- Your instructions -
If a line of the data below contains the string "linecap", copy it into your answer.

- Source data -

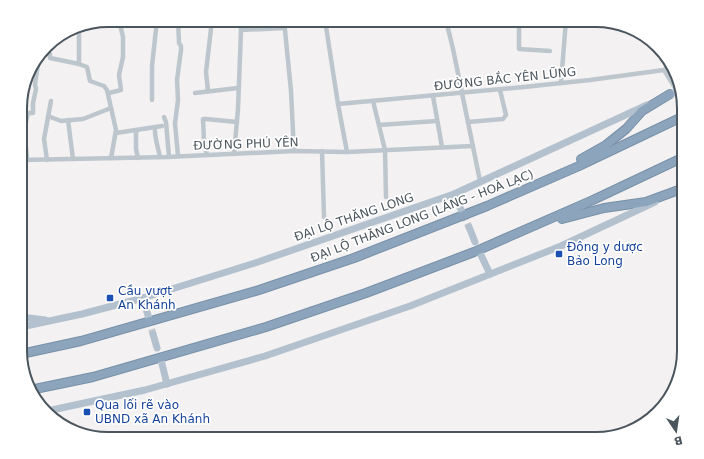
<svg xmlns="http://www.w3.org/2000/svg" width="704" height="459" viewBox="0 0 704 459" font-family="'DejaVu Sans',sans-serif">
<rect width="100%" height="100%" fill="#f3f1f1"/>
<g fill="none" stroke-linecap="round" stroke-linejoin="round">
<g stroke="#c9cacc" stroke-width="7" stroke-dasharray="7 3.5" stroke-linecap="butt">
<path d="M 463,214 L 469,227"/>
<path d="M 149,319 L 153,334"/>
</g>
<defs>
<g id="highway">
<path d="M 581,159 L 606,145 L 626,129 L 642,111 L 670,94"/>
<path d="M 562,219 L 604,208 L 646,202 L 684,188"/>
<path d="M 21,354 L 81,341 L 259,290 L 354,258 L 487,206 L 579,166 L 684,116"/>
<path d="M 30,390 L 93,377 L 266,327 L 366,293 L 474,252 L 593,200 L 684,157"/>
</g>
</defs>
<use href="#highway" stroke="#7790a8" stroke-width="10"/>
<g stroke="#bec6cd" stroke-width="4.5">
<path d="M 178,20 L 179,43 L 181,46 L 181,50 L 177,80 L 178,100 L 175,123 L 178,156"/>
<path d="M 284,20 L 291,91 L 294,151"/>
<path d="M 325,20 L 338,104 L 347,152"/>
<path d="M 446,20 L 453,49 L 480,181"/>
<path d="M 519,20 L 519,49 L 550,51"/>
<path d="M 79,26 L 79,64"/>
<path d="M 241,30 L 285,28"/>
<path d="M 41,54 L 50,54 L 50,58 L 79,64 L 87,67 L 90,81 L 104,86 L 107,90 L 116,130 L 111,158"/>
<path d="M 664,70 L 677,91"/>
<path d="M 561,83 L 566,20"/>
<path d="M 208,91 L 206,72 L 212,20"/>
<path d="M 109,93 L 121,90 L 119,75 L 123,57 L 123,37 L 119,20"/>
<path d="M 195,93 L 238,88"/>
<path d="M 433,96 L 442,147"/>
<path d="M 152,100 L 152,66 L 157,20"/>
<path d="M 373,101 L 385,150 L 386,197"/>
<path d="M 338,104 L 524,87 L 590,80 L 664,70 L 673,65"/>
<path d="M 48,116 L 61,121 L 83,119 L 111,108"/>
<path d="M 164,117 L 166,122 L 169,157"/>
<path d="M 68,120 L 73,159"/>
<path d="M 468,122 L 503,119 L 506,115 L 500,90"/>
<path d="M 379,125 L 436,121"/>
<path d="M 155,127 C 154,136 158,147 160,157"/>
<path d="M 138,130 L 136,132 L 136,149 L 138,158"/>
<path d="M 116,133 L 162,126"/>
<path d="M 322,151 L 324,217"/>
<path d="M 234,154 L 238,109 L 241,30 L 240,20"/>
<path d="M 207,155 L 204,142 L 203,119 L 206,119 L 237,122"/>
<path d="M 21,160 L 167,157 L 294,151 L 347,152 L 473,146"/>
<path d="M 27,160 C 26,144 23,128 28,113 L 33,113 L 33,103 L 36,89 L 35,84 L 39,57"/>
<path d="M 47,160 L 44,139 L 51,101"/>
</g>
<g stroke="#b3c1ce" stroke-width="7">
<path d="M 665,97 L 680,90"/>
<path d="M 454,194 L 463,214"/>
<path d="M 469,227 L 475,242"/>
<path d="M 480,253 L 490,274"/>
<path d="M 143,298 L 149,319"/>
<path d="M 21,317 L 45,320"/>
<path d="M 21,327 L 82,314 L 143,298 L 255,263 L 454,194 L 647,105"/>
<path d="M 153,334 L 157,348"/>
<path d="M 161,360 L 167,384"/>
<path d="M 47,411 L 145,390 L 265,356 L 410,306 L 561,246 L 655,202"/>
</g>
<use href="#highway" stroke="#8ca5bc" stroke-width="8"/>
</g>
<g fill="#1a4fb4" stroke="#fff" stroke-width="1.5">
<rect x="555" y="250" width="8" height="8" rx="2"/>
<rect x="106" y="294" width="8" height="8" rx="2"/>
<rect x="83" y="408" width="8" height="8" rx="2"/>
</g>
<g text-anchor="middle" stroke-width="3.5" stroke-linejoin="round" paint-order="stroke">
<g font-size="12" fill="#4a555d" stroke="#fff">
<text transform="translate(505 79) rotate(-6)" y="4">ĐƯỜNG BẮC YÊN LŨNG</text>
<text transform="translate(246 144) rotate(-2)" y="4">ĐƯỜNG PHÚ YÊN</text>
<text transform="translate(422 216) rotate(-21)" y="4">ĐẠI LỘ THĂNG LONG (LÁNG - HOÀ LẠC)</text>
<text transform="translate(354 217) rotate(-19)" y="4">ĐẠI LỘ THĂNG LONG</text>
</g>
<g font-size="12" fill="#164399" stroke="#fff" text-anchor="start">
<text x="567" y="251">Đông y dược<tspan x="567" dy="14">Bảo Long</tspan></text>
<text x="118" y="295">Cầu vượt<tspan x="118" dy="14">An Khánh</tspan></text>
<text x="95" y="409">Qua lối rẽ vào<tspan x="95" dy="14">UBND xã An Khánh</tspan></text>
</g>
</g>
<path d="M0 0H704V459H0ZM108 27H596A81 81 0 0 1 677 108V351A81 81 0 0 1 596 432H108A81 81 0 0 1 27 351V108A81 81 0 0 1 108 27Z" fill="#fff" fill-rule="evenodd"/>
<path fill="none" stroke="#4a555d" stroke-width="2" d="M108 27H596A81 81 0 0 1 677 108V351A81 81 0 0 1 596 432H108A81 81 0 0 1 27 351V108A81 81 0 0 1 108 27Z"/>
<g transform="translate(676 431) rotate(167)" stroke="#ffffff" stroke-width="3" paint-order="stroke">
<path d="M0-3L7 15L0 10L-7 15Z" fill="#4a555d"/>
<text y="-6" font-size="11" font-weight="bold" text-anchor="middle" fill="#4a555d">B</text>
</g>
</svg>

- Response area -
<g fill="none" stroke-linecap="round" stroke-linejoin="round">
<g stroke="#c9cacc" stroke-width="7" stroke-dasharray="7 3.5" stroke-linecap="butt">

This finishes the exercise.